Small church victimized by thieves Wednesday night say the community has come forward with help and encouragement after their story got out to the public.
Update: The following is a letter from Grizzly Creek Christian Fellowship Church sent to Action News following our story about Wednesday night's theft.
On behalf of my pastor and the congregation of Grizzly Creek Fellowship we extend our heartfelt gratitude and thanks to KNVN 24 for taking our churches' concerns to the airways via tv news. As a result of your putting our story out there we have received calls of encouragement, and contributions to replace the needed plumbing supplies. Please extend our deep appreciation to our community and those who have reached out to us in Love and Kindness during this time of need.
Grizzly Creek Christian Fellowship of Clipper Mills is here to serve our community by proclaiming the good news of Gods' Love and Forgiveness through his son Jesus, and by Gods' Grace becoming involved in activities that meet the needs of the Four ways in which we grow: Physically, Mentally, Socially and Spiritually.
Pastor Don Younce
Jan. 17, 2013 Story:
A small church in the remote and historic lumber community of Clipper Mills is hurting a bit today.
Somebody stole about a $160 worth of copper pipe and some welding tools sometime Wednesday night from the Grizzly Creek Christian Fellowship Church. The pipe and tools are needed to repair plumbing damaged during the recent bone-chilling temperatures, according to Leonard Rammel, church member.

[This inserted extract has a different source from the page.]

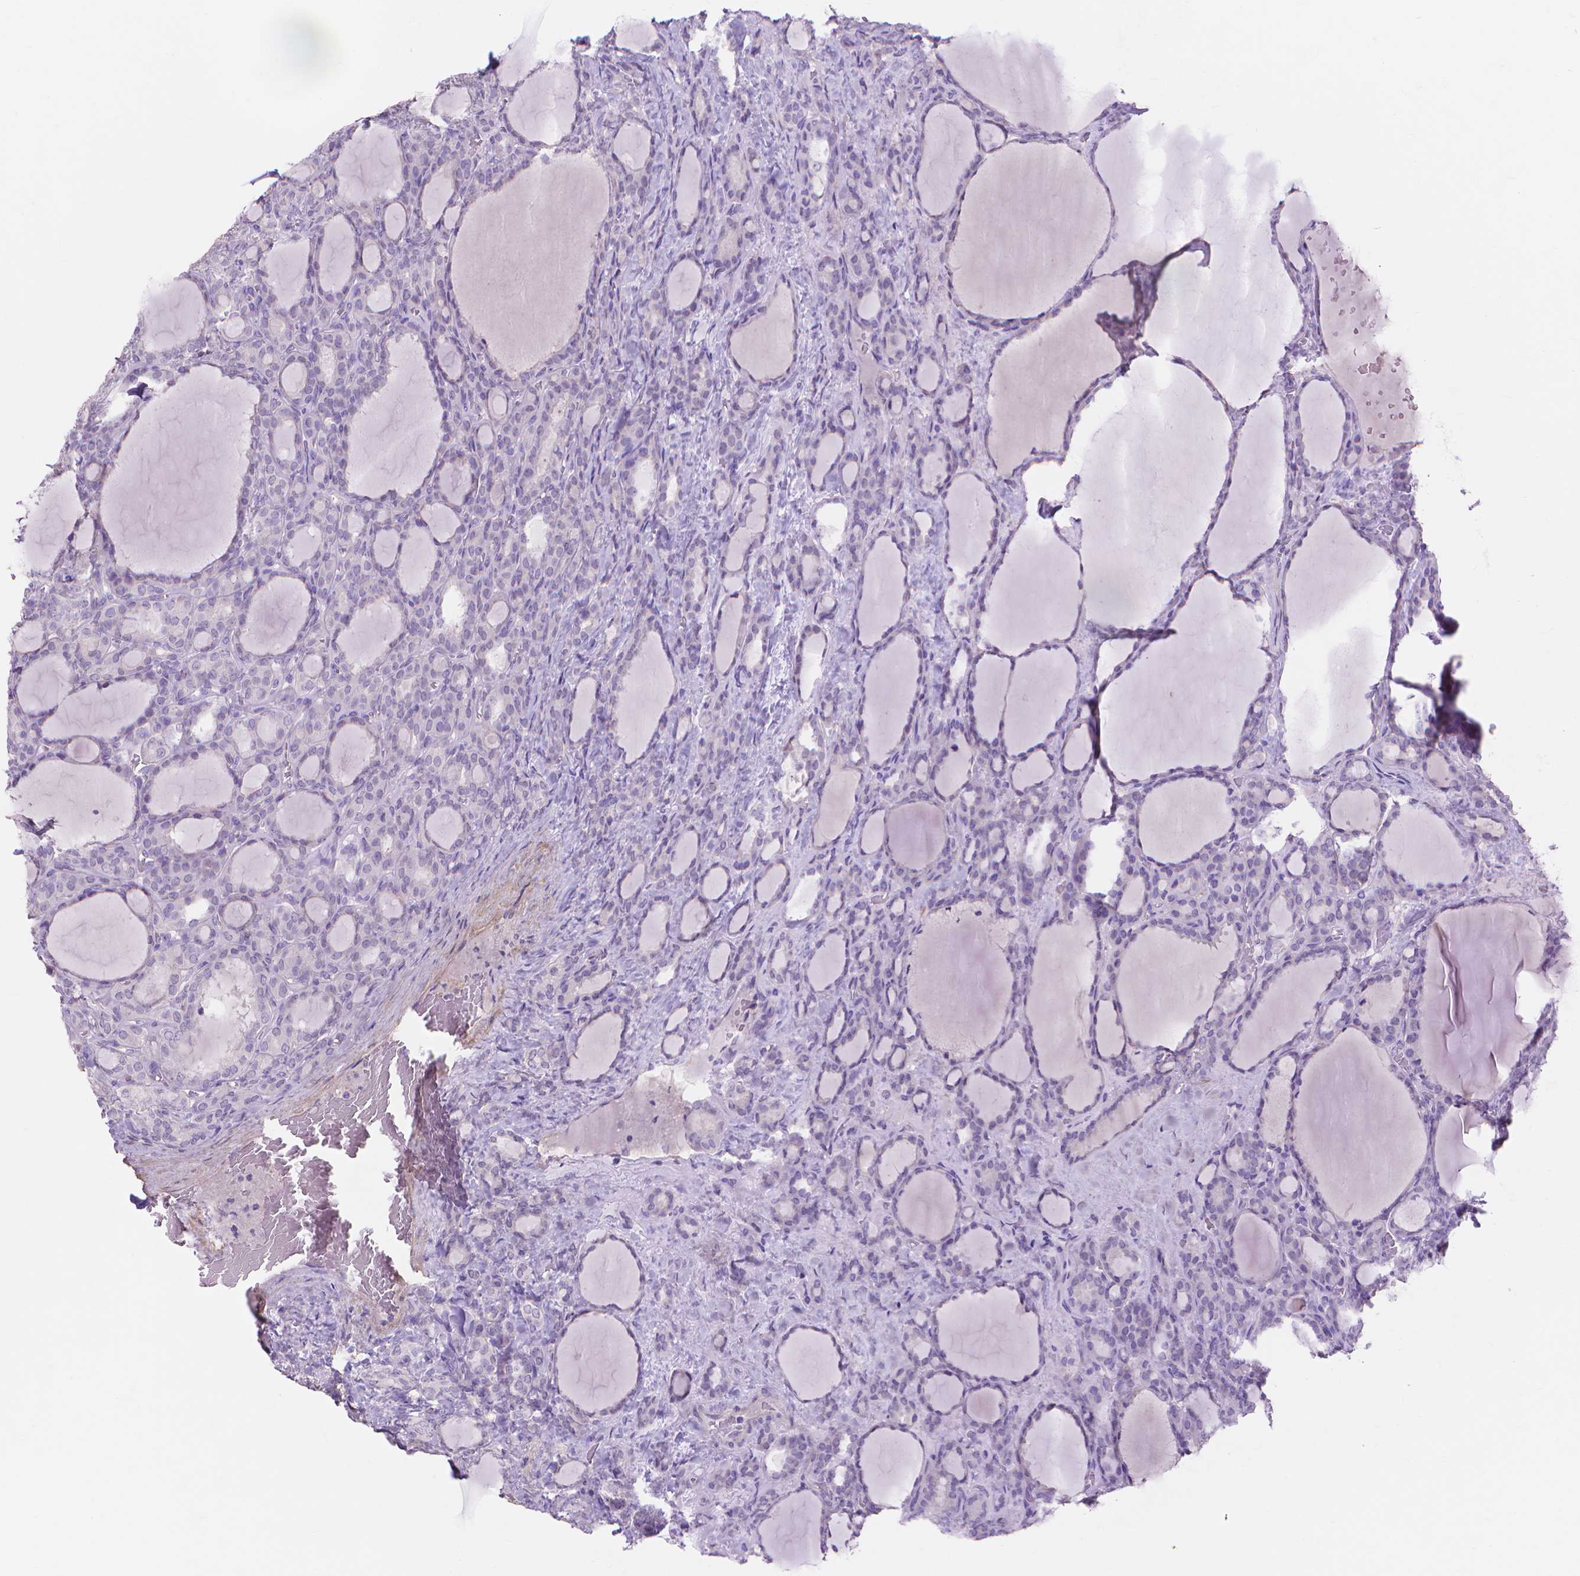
{"staining": {"intensity": "negative", "quantity": "none", "location": "none"}, "tissue": "thyroid cancer", "cell_type": "Tumor cells", "image_type": "cancer", "snomed": [{"axis": "morphology", "description": "Normal tissue, NOS"}, {"axis": "morphology", "description": "Follicular adenoma carcinoma, NOS"}, {"axis": "topography", "description": "Thyroid gland"}], "caption": "Tumor cells are negative for protein expression in human follicular adenoma carcinoma (thyroid). (DAB immunohistochemistry visualized using brightfield microscopy, high magnification).", "gene": "MBLAC1", "patient": {"sex": "female", "age": 31}}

Though the financial loss seems small, it is a big deal for the small congregation that averages between 15 to 40 church members during Sunday services.
"You know, most of us don't have a lot," Rammel said. "But we get by the best we can."

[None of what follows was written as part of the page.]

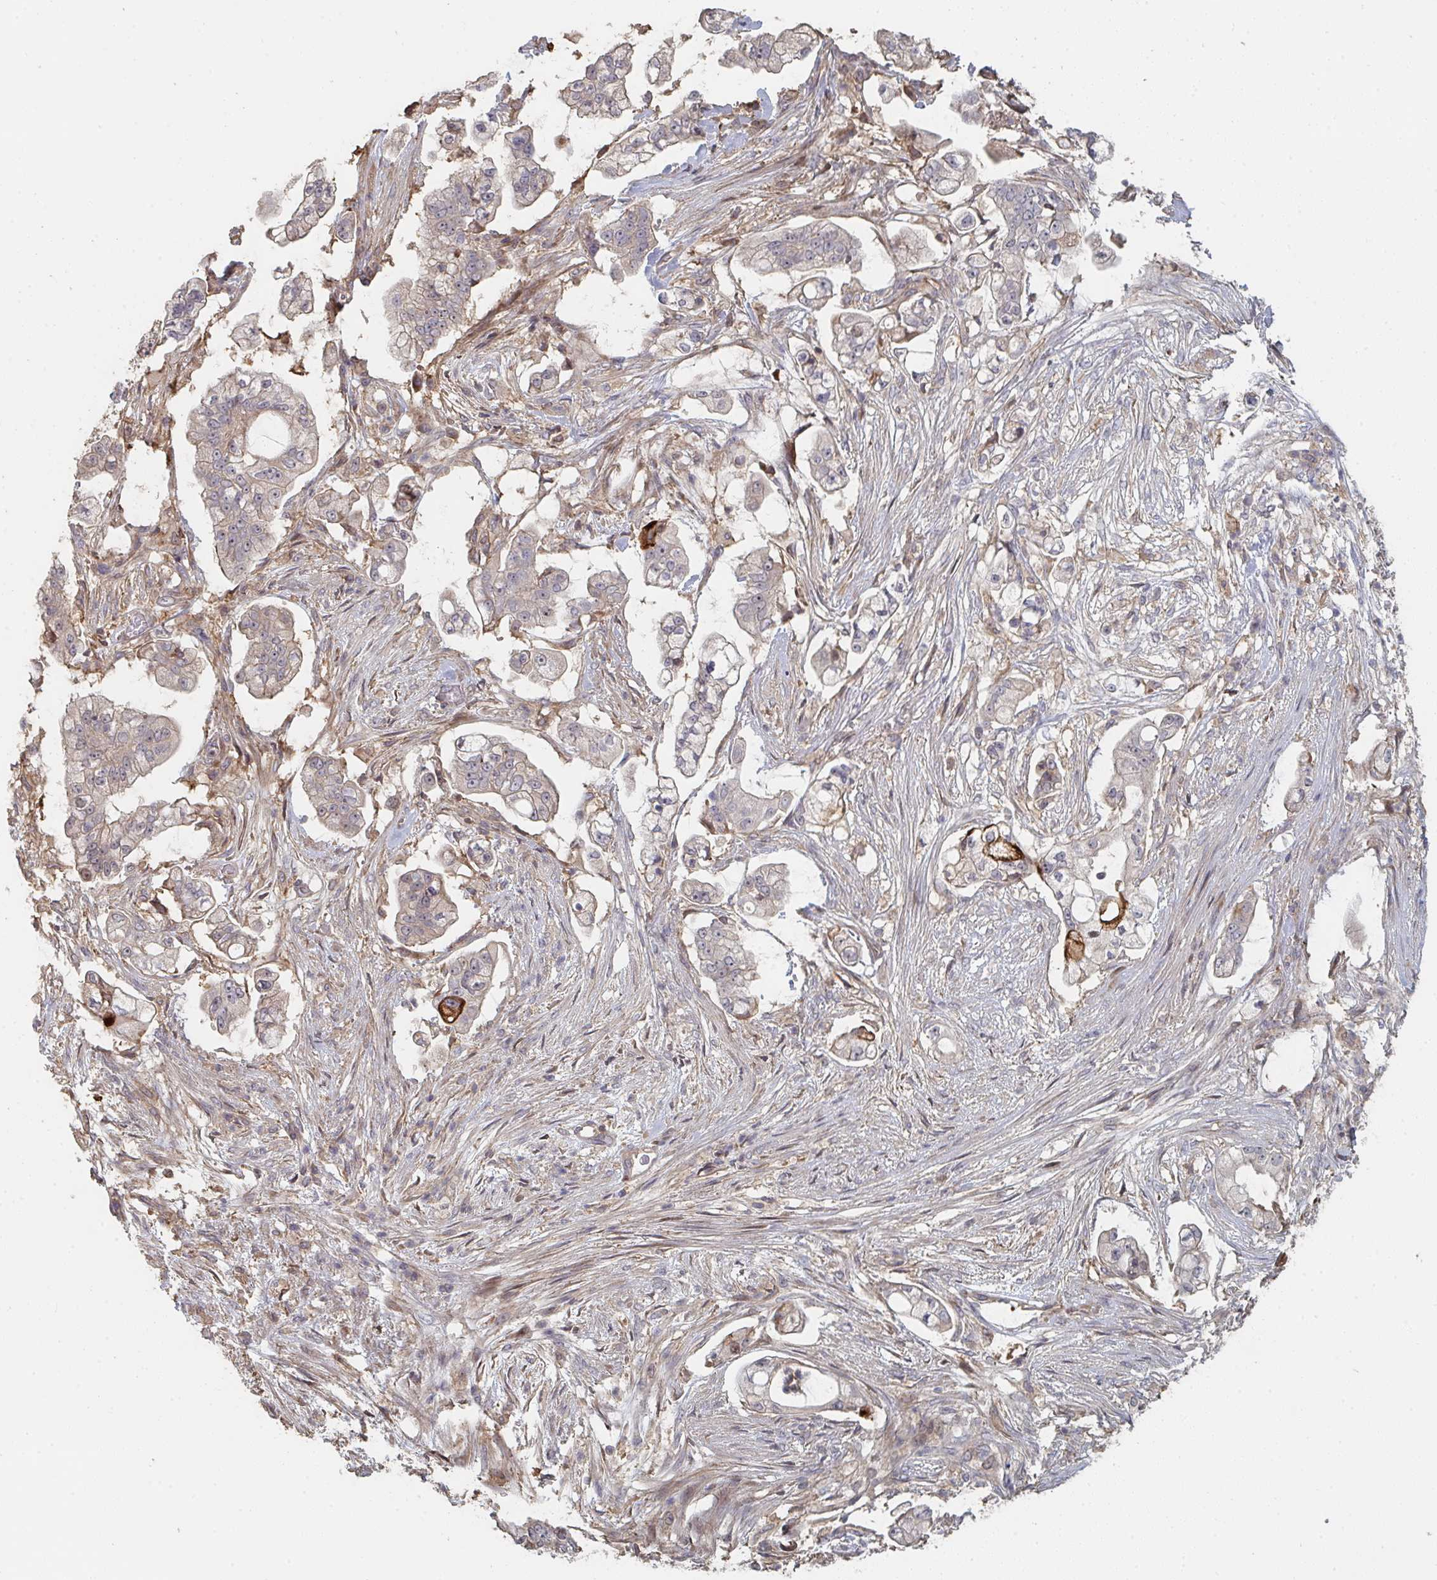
{"staining": {"intensity": "negative", "quantity": "none", "location": "none"}, "tissue": "pancreatic cancer", "cell_type": "Tumor cells", "image_type": "cancer", "snomed": [{"axis": "morphology", "description": "Adenocarcinoma, NOS"}, {"axis": "topography", "description": "Pancreas"}], "caption": "Micrograph shows no significant protein staining in tumor cells of pancreatic adenocarcinoma. (Immunohistochemistry, brightfield microscopy, high magnification).", "gene": "PTEN", "patient": {"sex": "female", "age": 69}}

As far as trying to catch the bad guys, Clipper Mills folks say they're pretty much on their own when it comes to petty crime. Rammel said the Butte County Sheriff's Office advised the church to send in a written report of the incident. There would be no deputy arriving at the scene to do things like dust for fingerprints and take statements. Those days are long gone for this town established in 1861.
Rammel said it would be nice to get a visit from a deputy every once in a while because they do deal with the criminal element from time to time.
As far as this most recent theft, Rammel said they are willing to forgive and forget.